Source texts of formatted documents
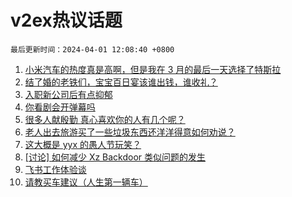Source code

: # v2ex热议话题

`最后更新时间：2024-04-01 12:08:40 +0800`

1. [小米汽车的热度真是高啊，但是我在 3 月的最后一天选择了特斯拉](https://www.v2ex.com/t/1028654)
1. [结了婚的老铁们，宝宝百日宴该谁出钱，谁收礼？](https://www.v2ex.com/t/1028673)
1. [入职新公司后有点抑郁](https://www.v2ex.com/t/1028530)
1. [你看剧会开弹幕吗](https://www.v2ex.com/t/1028643)
1. [很多人献殷勤 真心喜欢你的人有几个呢？](https://www.v2ex.com/t/1028642)
1. [老人出去旅游买了一些垃圾东西还洋洋得意如何劝说？](https://www.v2ex.com/t/1028592)
1. [这大概是 yyx 的愚人节玩笑？](https://www.v2ex.com/t/1028662)
1. [[讨论] 如何减少 Xz Backdoor 类似问题的发生](https://www.v2ex.com/t/1028563)
1. [飞书工作体验谈](https://www.v2ex.com/t/1028575)
1. [请教买车建议（人生第一辆车）](https://www.v2ex.com/t/1028707)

• [Problem]: Looking at the data above, say how many lines contain "https", and give no other words.

• [Result for this exercise]: 10